Thursday , 21 November 2024

US Banks Stocks Decline on Executive Comments – Is this a Good Time to Enter the Sector

The US banks have lost about 6% this month, underperforming the S&P 500. This week, bank executives issued various warnings about issues such as credit quality and capital markets, which provided insights into the current state of the banking sector.

Could this be an entry point into the banking sector?

US Banks Extend Fall as Investors Assess Sobering Forecasts

U.S. banking stocks declined this week after bank executives cautioned of lower recoveries from investment banking and the potential impact of interest rate cuts that are expected next week.

Their comments sparked worries about the state of the overall banking industry. When interest rates were higher, banks earned more income from loans because they could charge higher interest rates. However, as the Federal Reserve eases monetary policy by lowering interest rates, the increase in banks’ loan income will not be as large as previously expected.

Their comments also come at an interesting time for the economy as investors are trying to resolve bearish and bullish factors – with rate cuts, comes a compression of net interest income (NII), but lower rates could help increase investment and consumer spending. NII is the difference between what a bank earns on loans and what it pays out on deposits.

These recent comments have drawn more attention than the Federal Reserve’s decision to soften its plan to increase the capital requirements for large banks. Initially, the Fed proposed a significant increase in capital requirements to 19%, but after facing pushback from politicians and the banking industry, they decided to scale back the proposal to only 9%.
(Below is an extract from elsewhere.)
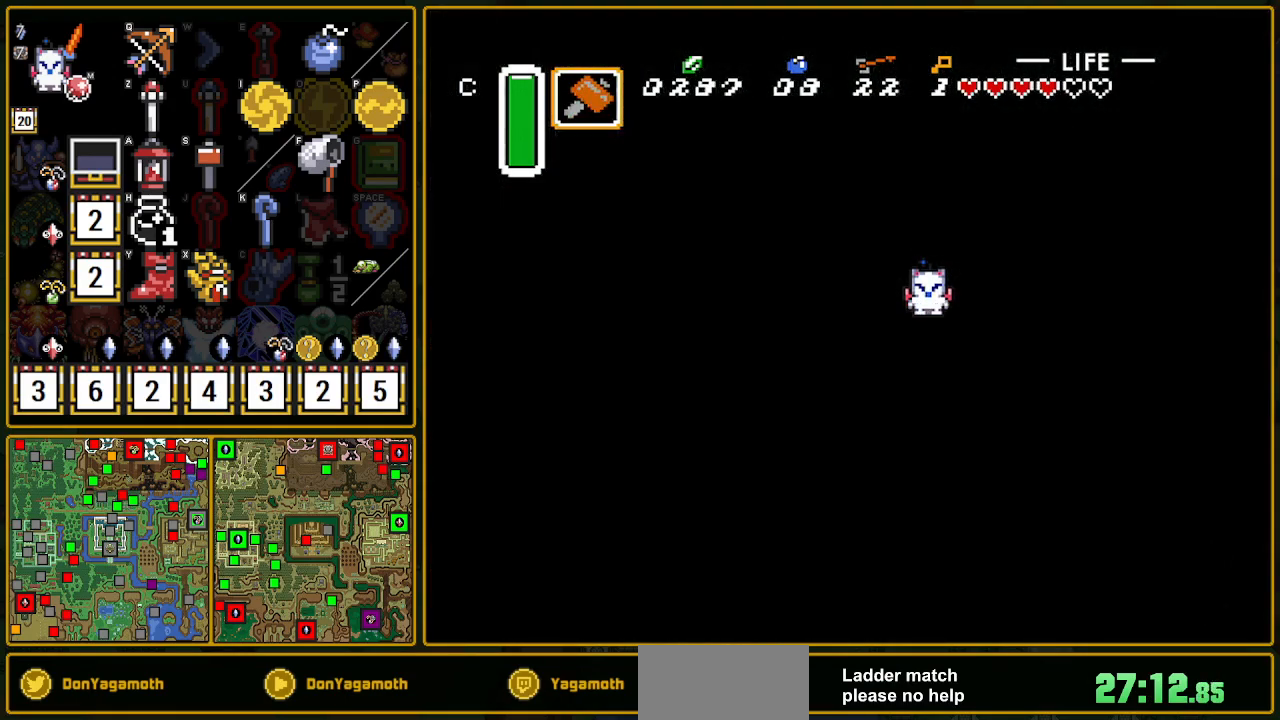
{"buttons": ["DPAD_DOWN", "DPAD_LEFT"], "events": []}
The growing pessimism about the US banking sector was also intensified by the news that Warren Buffett’s investment company, Berkshire Hathaway (NYSE: BRK.A), reduced its investment in Bank of America by approximately 25 million shares (US$5.4 billion).

Executive Comments on Growth and Revenue

Daniel Pinto, President and Chief Operating Officer of JPMorgan, said analysts’ estimates for its NII in 2025 were “overly optimistic”. He also expects the trading revenue to either remain the same (flat) or increase by up to 2%.

Dan Simkowitz, President of Morgan Stanley, mentioned that initial public offerings (IPOs) and mergers & acquisitions (M&A) activities will be lower than usual for the rest of the year. These activities are important indicators of economic and business growth, so a decrease could suggest a more cautious or uncertain economic environment.

David Solomon, CEO of Goldman Sachs, anticipates a 10% decrease in trading revenue due to slow market conditions in August.

Mark Mason, CFO of Citigroup, forecasted a 4% decline in markets revenue.

FIGURE 1: US Banking Market Data

2024-09-13 US Bank Stocks - Market Data Table
Source: S&P Capital IQ, eResearch Corp.

Stock Market Reaction – Up for the Year but Down in September

With the S&P 500 up 19% year-to-date, the U.S. bank stocks performance has been mixed, but overall has only averaged 14%.

Citizens Financial (NYSE: CFG), First Citizens (NASDAQ: FCNC.A), Fifth Third (NASDAQ: FITB), Goldman Sachs (NYSE: GS), and M&T Bank (NYSE: MTB) have all registered +20% stock price gains in 2024, while Citigroup (NYSE: C), U.S. Bancorp (NYSE: USB), and Wells Fargo (NYSE: WFC) are all below 9% gains for the year.

In September, with the S&P 500 remaining flat, the banking sector has seen declines across the board, dropping 6% on average.

For example, First Citizens fell by 10%, JPMorgan Chase dropped by 9%, and Wells Fargo declined by 10%, suggesting that the banking sector faced pressures in September compared to the broader market.

EPS Analysis – Trading at Low P/E Multiples

The current S&P 500’s price-to-earnings (P/E) is over 29x and trading at a relatively high valuation compared to historical averages. Over the past five years, the S&P 500’s average P/E ratio ranged between 18x and 22x, currently placing the index in what many analysts might consider “expensive” territory.

With U.S. bank stocks currently trading at an average P/E ratio of 11.7x in 2024 and 10.4x in 2025, these valuations are significantly lower compared to both the current S&P 500 P/E (29x)  and the 5-year historical average (20x).

Lower P/E ratios often indicate that a sector is considered undervalued, which could present a buying opportunity for investors anticipating a further recovery in the banking sector.